Enquanto o velho Ford Ka subia aos solavancos a ladeira que conduzia à casa, Jess espreitou pelo vidro da frente para a pequena herdade da irmã, que se estendia, aninhada, na encosta arborizada, e sentiu um rasgo de alegria e alívio. O sentimento esmoreceu um pouco quando ela virou para o pátio e desligou o motor. Onde estava o carro de Steph? A casa parecia vazia. Chegara tarde de mais. Steph já tinha partido, caso contrário, por que estaria a porta da rua fechada? Nunca a vira fechada desde que a irmã ali vivia, nem mesmo no Inverno. Jess saiu do carro, dorida das longas horas de condução, e perscrutou o espaço em redor. Contendo um brusco aperto de solidão, foi à procura da chave. Encontrou-a no esconderijo habitual, no alpendre, presa num casulo de teias de aranha, prova da escassez de uso, por debaixo de um vaso de terracota.
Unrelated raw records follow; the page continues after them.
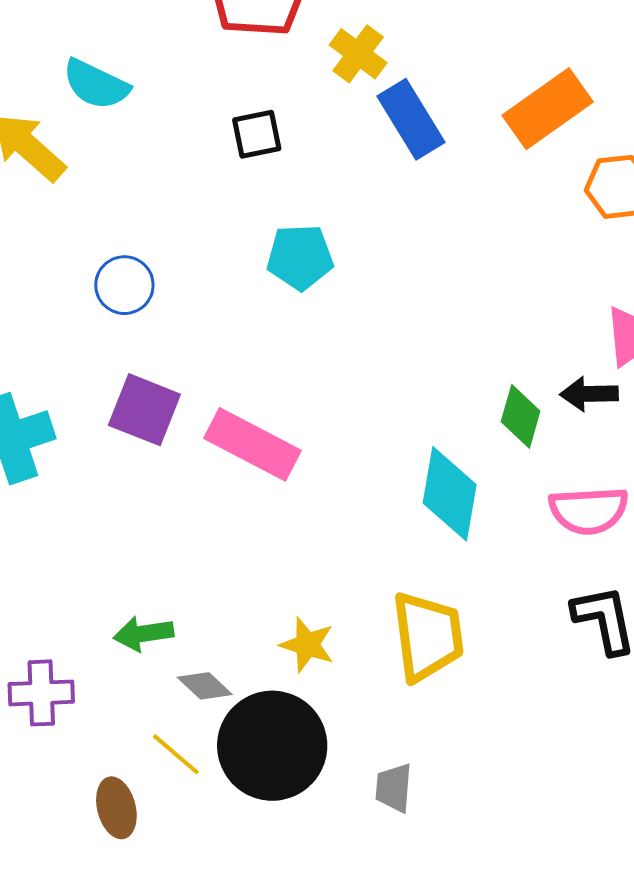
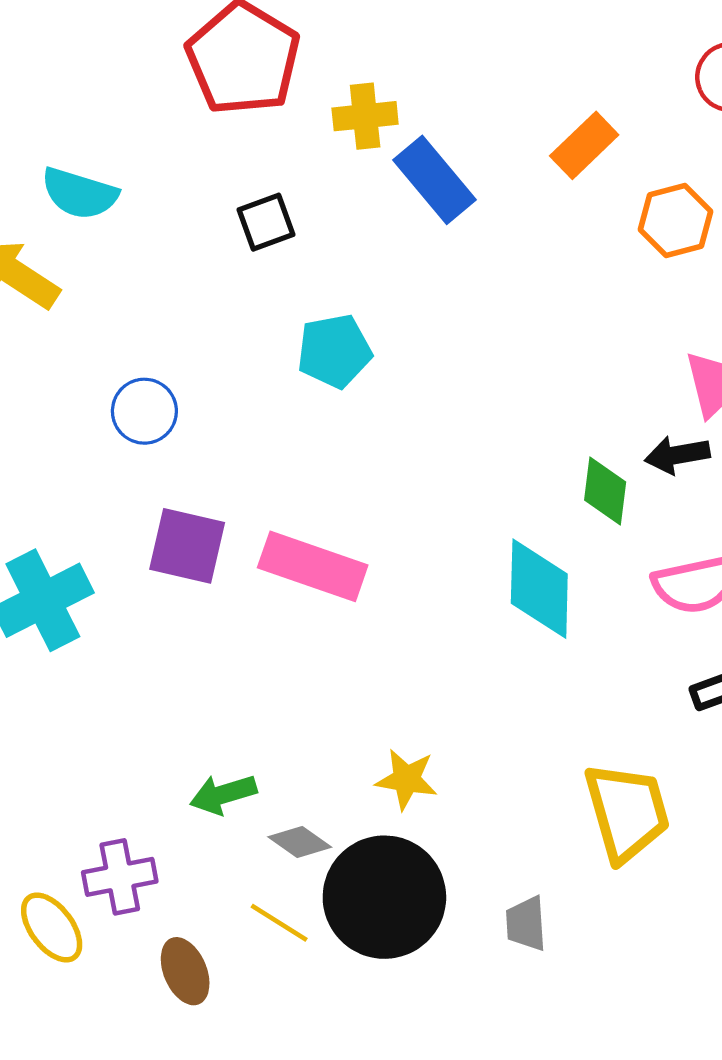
yellow cross: (358, 54) -> (365, 116), turned -34
orange rectangle: (548, 109) -> (584, 145), size x0.7
yellow trapezoid: (428, 636) -> (627, 812), moved
brown ellipse: (116, 808) -> (185, 971), moved

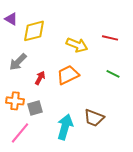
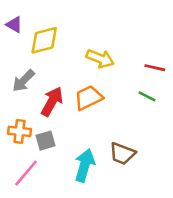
red line: (110, 38) -> (155, 68), moved
red arrow: (40, 78) -> (52, 102), size x1.6

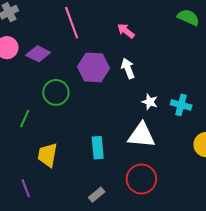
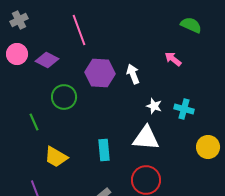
pink arrow: (126, 31) -> (173, 59), moved
green line: (25, 119) -> (34, 122), turned -48
yellow trapezoid: (48, 155) -> (56, 157), turned -70

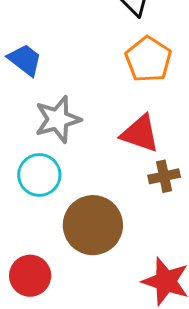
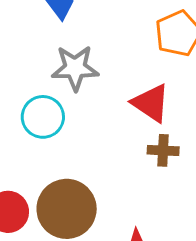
brown circle: (93, 225) -> (67, 209), moved

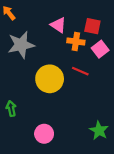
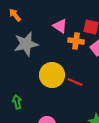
red line: (80, 71) -> (75, 82), moved

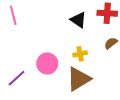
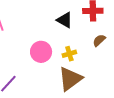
pink circle: (47, 64) -> (41, 52), moved

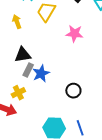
Quando se curvou para recolhê-la, uma andorinha indignada voou para fora do ninho, oculto na sombra, um pouco mais acima, deixando uma fila de crias rabugentas, ainda incapazes de voar, a querer saltar para fora, debruçadas na borda, fulminando-a com o olhar.
Jess introduziu a chave na fechadura e, rodando-a com dificuldade, abriu a porta e entrou. A casa estava estranhamente silenciosa. Steph era uma mulher sociável. No passado, quando Jess a visitara, deparara-se sempre com uma multidão, artistas e escritores fugindo da cidade, ex-namorados e ex-maridos que se mostravam todos de surpreendentes boas relações com a irmã, colegas da Escola de Arte de West London, onde Steph dera aulas durante dez anos, antes de se afastar para se dedicar à cerâmica, pessoas que ela conhecera em viagem, animais que a seguiam até casa, crianças abandonadas que a mãe recolhera nos seus périplos e conduzira despreocupadamente à quinta da filha, no País de Gales. Enquanto descarregava o carro, começando cautelosamente a explorar a casa que seria o seu reino durante o Verão, Jess esperava ver, a qualquer momento, uma cara sonolenta a espreitar de um dos quartos, um gato vadio, um cordeiro órfão, um artista sem-abrigo. Mas não apareceu ninguém. A casa estava limpa, arrumada e deserta». In Barbara Erskine, A Princesa Guerreira, 2008, tradução de Catarina Almeida, Grupo Planeta, Planeta Manuscrito, Lisboa, 2009/2010, ISBN 978-989-657-113-9.